Na segunda parte, a característica de força e liderança do protagonista é ainda mais acentuada. Começando a formar um pequeno grupo de desgarrados – pessoas que se desligavam das tribos mongóis –, Temujin foi atacando seus inimigos e conquistando cada vez mais aliados. Apesar da sede de sangue, presente em 98% dos personagens masculinos do livro, ele e seus irmãos possuem uma sensibilidade enorme, dando valor ao respeito e buscando na sua liderança confortar o povo que agora protege. Enquanto busca se vingar do traidor Eeluk, Temujin impulsiona sua tribo para uma luta contra os tártaros, tendo auxílio financeiro dos jin, povo que vive em grandes cidades e acumula riquezas, e consideram as tribos mongóis selvagens.

Conn Iggulden, ao narrar as dificuldades da vida daquela época, não poupa quando o assunto é violência.

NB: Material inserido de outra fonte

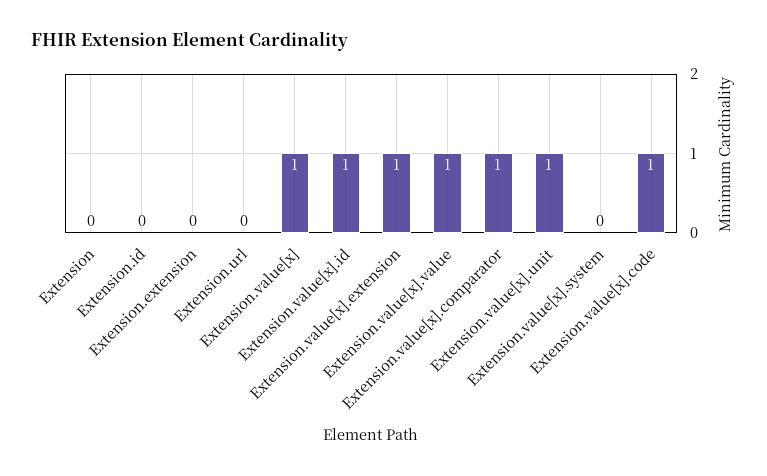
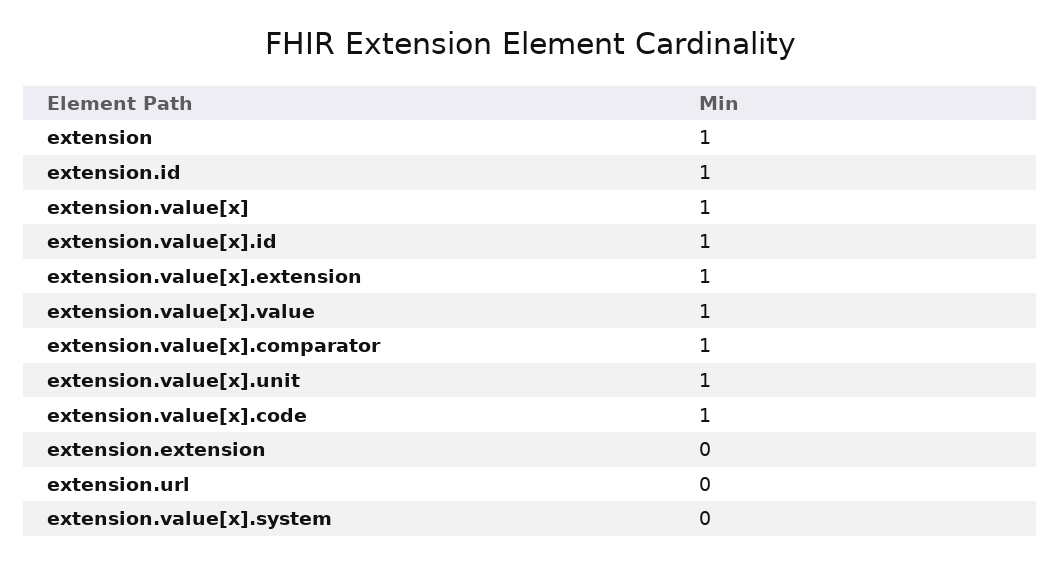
Extension: 0 -> 1
Extension.id: 0 -> 1

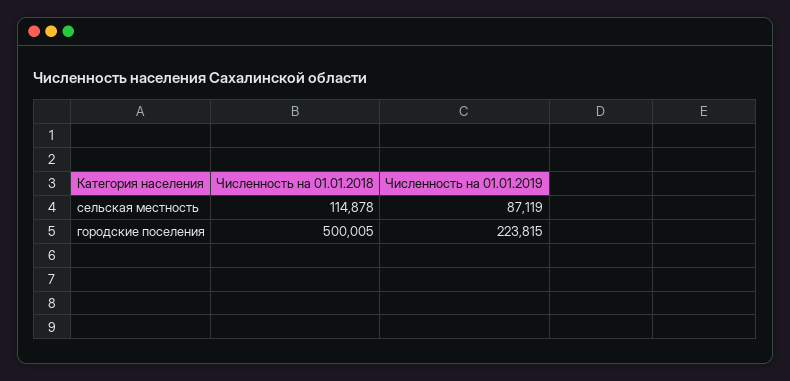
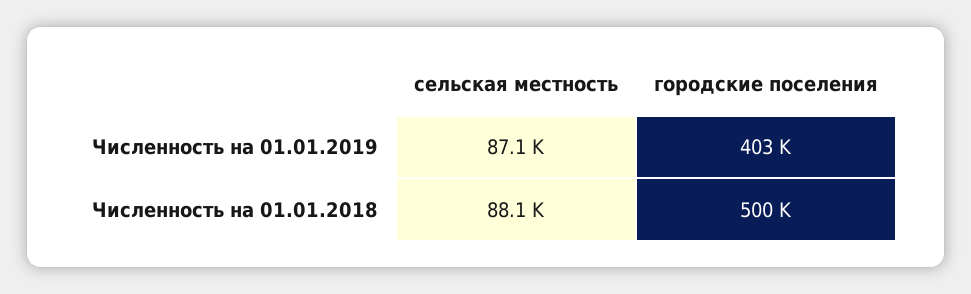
Численность на 01.01.2018, сельская местность: 114878 -> 88100
Численность на 01.01.2019, городские поселения: 223815 -> 403000

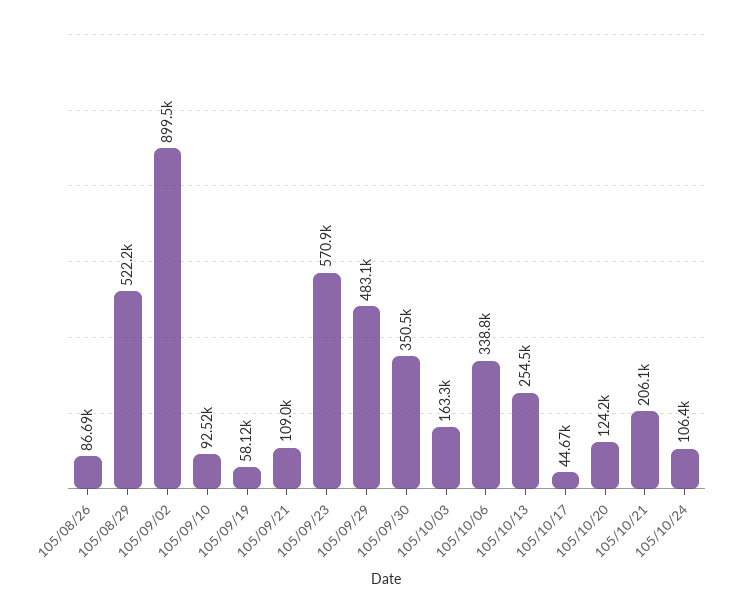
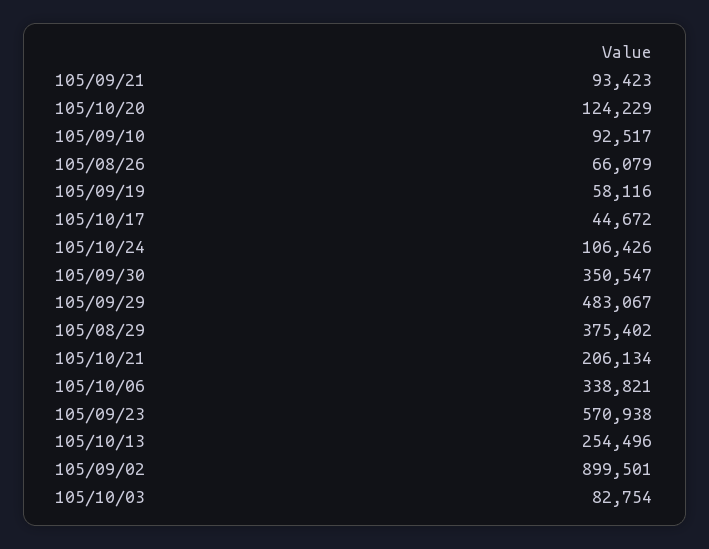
105/08/26: 86690 -> 66079
105/08/29: 522200 -> 375402
105/09/21: 109000 -> 93423
105/10/03: 163300 -> 82754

Os mongóis, olhando por um lado fora da fórmula mocinho/heroi, são extremamente violentos. Sentem gosto pela batalha e, ao terminar uma, já começam a se encaminhar para outra. O objetivo, sempre, é conseguir armas, cavalos, bebidas e mulheres. O Lobo das Planícies transporta o leitor para dentro desse mundo antigo, sentindo na pele o frio, a fome e as dores das personagens, principalmente na primeira parte do livro. Na segunda, o que ele vê é o avanço arrasador de Temujin e muitas batalhas.

Como todo romance baseado na História, Conn Iggulden manipulou vários fatos para que se encaixassem na narrativa, todos explicados ao término do livro. O Lobo das Planícies é uma leitura que irá agradar aos ávidos por detalhes de um povo que ainda mantém hábitos datados de séculos atrás, como a prática da caça com arco e flecha e a sobrevivência baseada na criação de animais. O autor mostra esse mundo e suas principais características, apresenta o leitor a uma personalidade forte que, apesar de nutrir um prazer imenso ao derrubar seus inimigos, é extremamente carismática. Os detalhes que preenchem o livro podem se tornar cansativos em algum ponto onde a atenção tende a se desviar, mas é uma experiência de leitura que vale o tempo gasto. Principalmente para quem não consegue resistir à guerra.